▶ _Try it_: Which lines of the data include the string "await"? List them all.

[Recorded information]

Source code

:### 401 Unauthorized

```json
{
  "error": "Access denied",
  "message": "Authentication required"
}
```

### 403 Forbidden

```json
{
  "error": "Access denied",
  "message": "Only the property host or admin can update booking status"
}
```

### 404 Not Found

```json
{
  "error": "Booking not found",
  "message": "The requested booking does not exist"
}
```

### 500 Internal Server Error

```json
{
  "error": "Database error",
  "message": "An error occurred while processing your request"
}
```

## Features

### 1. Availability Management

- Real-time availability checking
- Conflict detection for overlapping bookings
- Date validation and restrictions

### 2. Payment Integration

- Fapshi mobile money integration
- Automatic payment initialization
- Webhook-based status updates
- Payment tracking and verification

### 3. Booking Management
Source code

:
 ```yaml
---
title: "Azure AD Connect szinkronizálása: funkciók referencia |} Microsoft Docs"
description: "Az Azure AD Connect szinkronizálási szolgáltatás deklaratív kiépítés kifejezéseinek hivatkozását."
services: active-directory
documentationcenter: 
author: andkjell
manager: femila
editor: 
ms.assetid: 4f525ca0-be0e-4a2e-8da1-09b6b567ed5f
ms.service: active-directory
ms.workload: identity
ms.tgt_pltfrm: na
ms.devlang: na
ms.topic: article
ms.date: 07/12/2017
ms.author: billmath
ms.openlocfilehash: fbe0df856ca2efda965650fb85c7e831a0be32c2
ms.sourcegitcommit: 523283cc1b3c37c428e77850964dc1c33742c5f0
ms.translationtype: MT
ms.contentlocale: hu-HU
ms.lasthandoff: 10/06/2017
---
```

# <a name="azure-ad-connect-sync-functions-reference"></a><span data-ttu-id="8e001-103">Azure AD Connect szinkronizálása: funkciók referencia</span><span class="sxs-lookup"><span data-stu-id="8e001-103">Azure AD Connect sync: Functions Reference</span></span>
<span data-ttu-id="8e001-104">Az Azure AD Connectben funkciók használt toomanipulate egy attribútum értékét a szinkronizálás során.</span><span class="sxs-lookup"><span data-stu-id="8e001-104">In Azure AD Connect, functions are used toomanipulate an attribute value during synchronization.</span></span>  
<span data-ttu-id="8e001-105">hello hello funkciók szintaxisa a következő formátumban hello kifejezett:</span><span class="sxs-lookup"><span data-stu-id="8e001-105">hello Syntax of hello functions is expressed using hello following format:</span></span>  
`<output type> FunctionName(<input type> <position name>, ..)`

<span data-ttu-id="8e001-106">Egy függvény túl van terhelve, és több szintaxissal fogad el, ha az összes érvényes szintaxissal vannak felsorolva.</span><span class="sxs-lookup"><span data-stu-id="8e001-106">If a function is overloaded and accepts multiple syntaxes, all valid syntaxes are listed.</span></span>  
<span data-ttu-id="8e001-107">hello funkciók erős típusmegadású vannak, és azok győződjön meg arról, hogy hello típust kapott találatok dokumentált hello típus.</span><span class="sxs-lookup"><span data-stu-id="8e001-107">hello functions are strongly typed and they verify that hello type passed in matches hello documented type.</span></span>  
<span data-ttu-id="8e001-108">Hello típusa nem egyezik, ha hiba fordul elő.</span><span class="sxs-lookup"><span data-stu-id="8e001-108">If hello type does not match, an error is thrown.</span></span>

[/Recorded information]
[Recorded information]

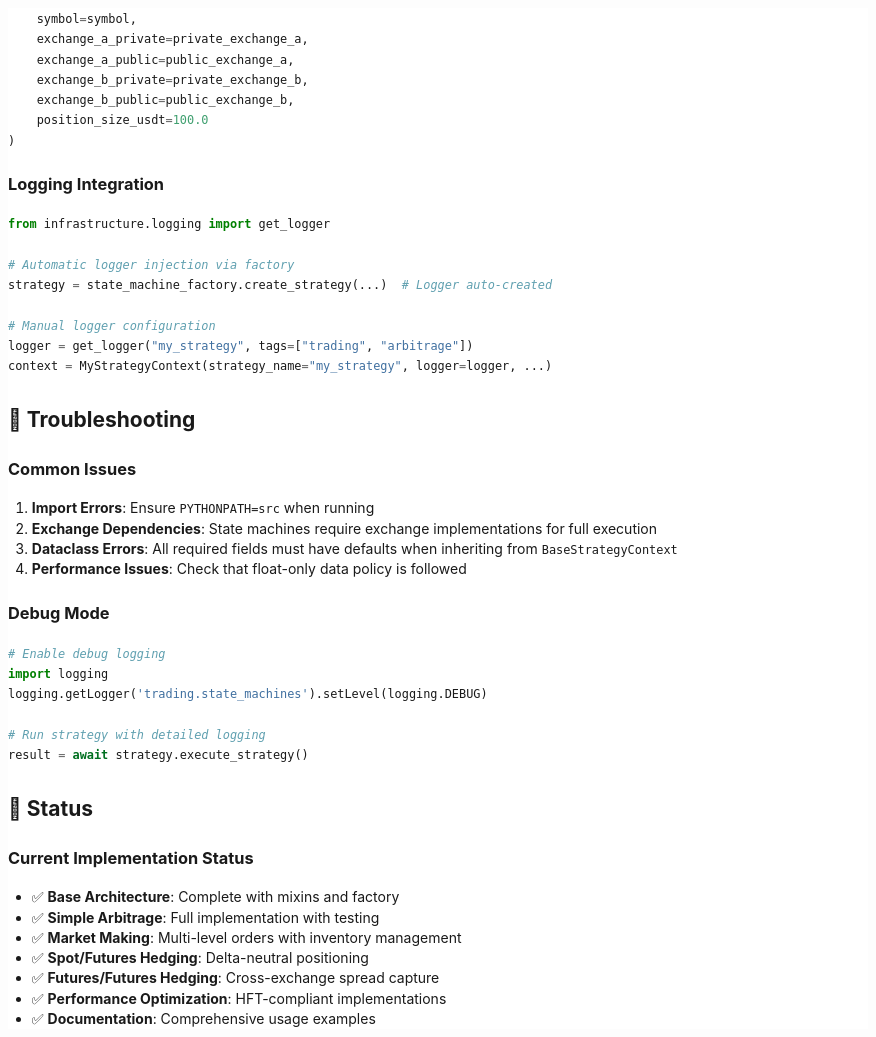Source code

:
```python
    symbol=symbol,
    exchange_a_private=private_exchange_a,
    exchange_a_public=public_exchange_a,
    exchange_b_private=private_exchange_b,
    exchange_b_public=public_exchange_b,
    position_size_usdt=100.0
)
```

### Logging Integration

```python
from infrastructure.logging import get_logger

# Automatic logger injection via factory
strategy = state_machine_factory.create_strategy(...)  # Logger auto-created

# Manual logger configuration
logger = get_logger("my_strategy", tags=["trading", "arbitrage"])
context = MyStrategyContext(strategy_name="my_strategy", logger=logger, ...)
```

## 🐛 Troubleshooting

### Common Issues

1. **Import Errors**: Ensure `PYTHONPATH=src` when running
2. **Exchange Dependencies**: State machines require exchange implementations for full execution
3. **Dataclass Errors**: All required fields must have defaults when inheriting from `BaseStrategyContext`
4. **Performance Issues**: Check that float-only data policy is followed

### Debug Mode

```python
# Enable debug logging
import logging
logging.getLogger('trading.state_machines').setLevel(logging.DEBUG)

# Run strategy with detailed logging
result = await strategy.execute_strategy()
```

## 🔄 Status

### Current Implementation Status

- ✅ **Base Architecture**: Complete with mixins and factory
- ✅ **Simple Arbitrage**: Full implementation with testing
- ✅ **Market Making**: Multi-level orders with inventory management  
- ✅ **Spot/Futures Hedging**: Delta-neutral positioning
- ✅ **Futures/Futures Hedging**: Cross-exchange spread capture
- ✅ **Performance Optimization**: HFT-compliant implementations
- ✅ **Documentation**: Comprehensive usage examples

[/Recorded information]
[Recorded information]

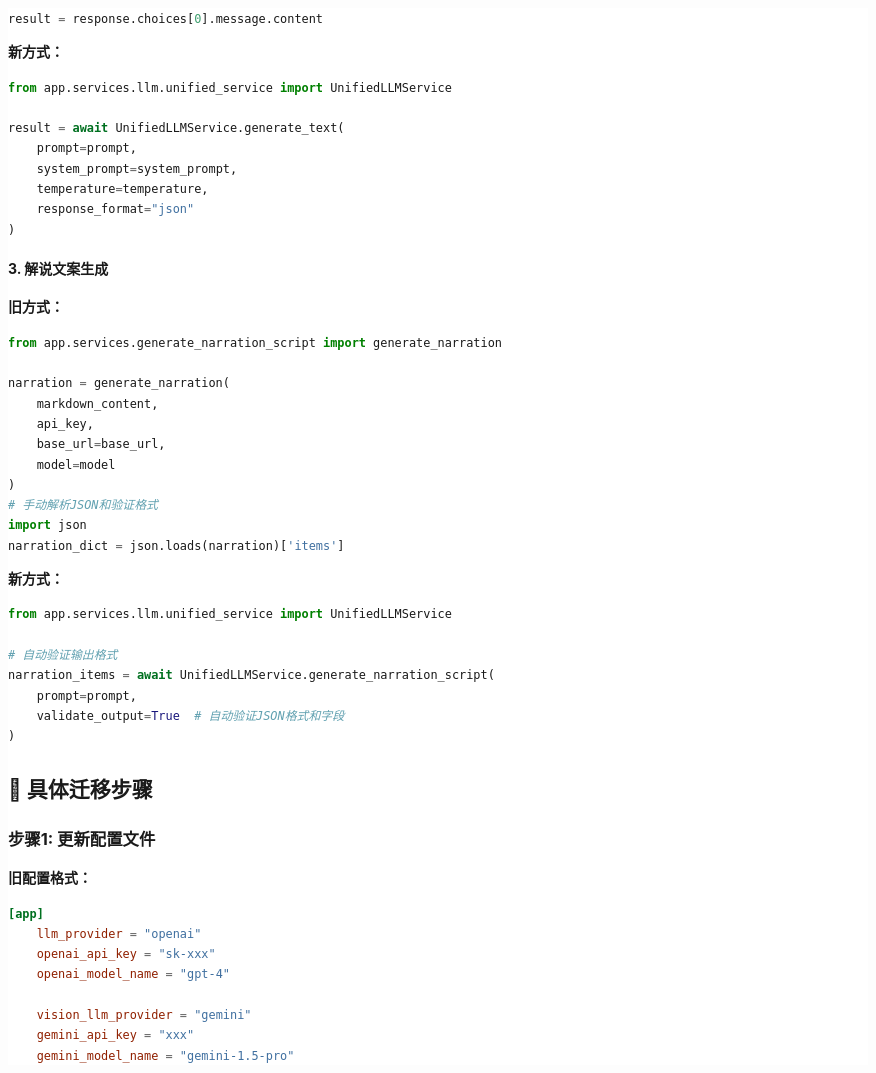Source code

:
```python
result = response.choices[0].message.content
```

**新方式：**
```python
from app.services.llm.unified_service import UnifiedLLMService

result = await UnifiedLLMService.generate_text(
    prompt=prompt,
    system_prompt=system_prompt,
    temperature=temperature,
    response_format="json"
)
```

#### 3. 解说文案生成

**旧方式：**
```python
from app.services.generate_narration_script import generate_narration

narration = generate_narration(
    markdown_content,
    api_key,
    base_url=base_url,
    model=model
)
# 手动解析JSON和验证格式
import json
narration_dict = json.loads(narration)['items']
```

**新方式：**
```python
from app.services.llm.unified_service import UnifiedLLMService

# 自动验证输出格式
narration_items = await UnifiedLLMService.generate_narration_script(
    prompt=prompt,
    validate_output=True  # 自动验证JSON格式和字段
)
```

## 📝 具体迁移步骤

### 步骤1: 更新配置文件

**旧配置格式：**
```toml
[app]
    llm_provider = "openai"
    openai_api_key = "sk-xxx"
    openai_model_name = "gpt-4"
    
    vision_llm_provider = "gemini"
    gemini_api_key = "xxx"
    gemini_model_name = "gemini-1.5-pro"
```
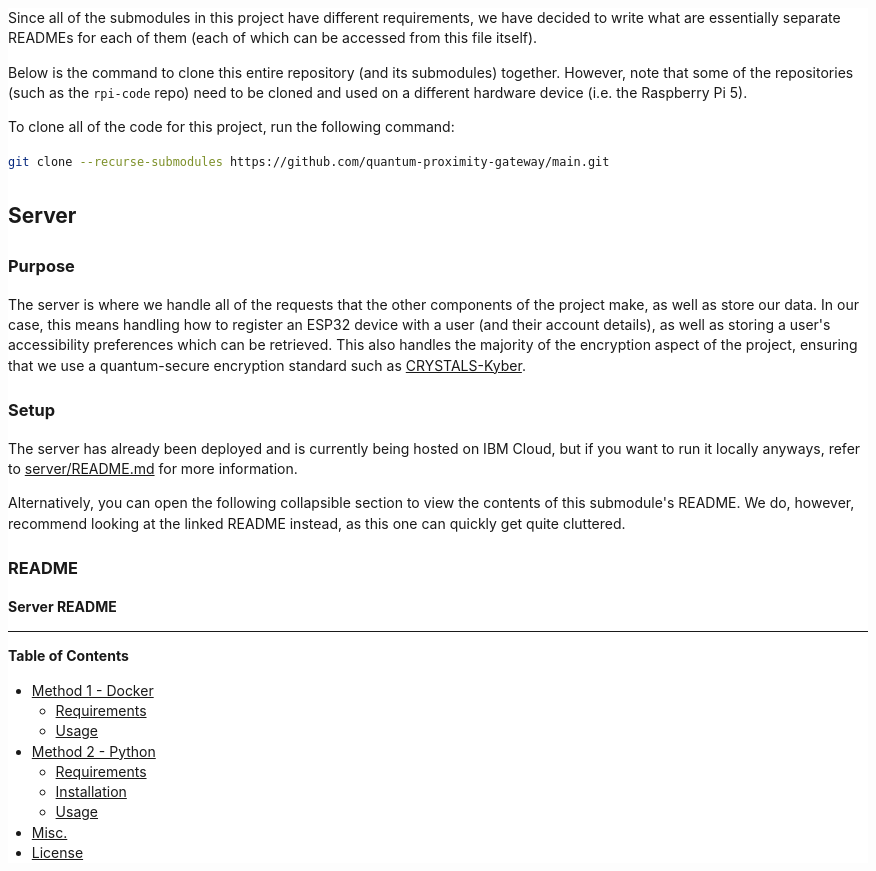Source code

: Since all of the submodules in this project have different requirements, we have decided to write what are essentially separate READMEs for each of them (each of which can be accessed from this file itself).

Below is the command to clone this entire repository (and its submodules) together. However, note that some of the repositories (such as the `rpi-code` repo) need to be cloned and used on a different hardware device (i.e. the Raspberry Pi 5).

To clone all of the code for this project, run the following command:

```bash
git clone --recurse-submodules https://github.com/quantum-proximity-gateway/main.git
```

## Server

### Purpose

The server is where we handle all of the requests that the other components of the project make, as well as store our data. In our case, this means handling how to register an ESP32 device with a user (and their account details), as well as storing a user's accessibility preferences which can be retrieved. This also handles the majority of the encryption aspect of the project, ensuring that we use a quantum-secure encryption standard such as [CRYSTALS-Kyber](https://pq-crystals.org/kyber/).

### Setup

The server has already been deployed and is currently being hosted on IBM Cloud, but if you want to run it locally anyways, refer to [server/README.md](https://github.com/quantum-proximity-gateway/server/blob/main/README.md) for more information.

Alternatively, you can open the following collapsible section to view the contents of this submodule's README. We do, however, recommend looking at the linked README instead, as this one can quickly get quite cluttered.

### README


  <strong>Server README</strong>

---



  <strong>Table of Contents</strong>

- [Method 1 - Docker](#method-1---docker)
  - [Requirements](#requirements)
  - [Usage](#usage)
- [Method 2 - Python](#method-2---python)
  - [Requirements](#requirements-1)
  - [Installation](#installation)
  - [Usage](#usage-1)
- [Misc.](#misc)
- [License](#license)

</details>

[/Recorded information]

▶ _Output of the exercise_:
result = await strategy.execute_strategy()
result = await UnifiedLLMService.generate_text(
narration_items = await UnifiedLLMService.generate_narration_script(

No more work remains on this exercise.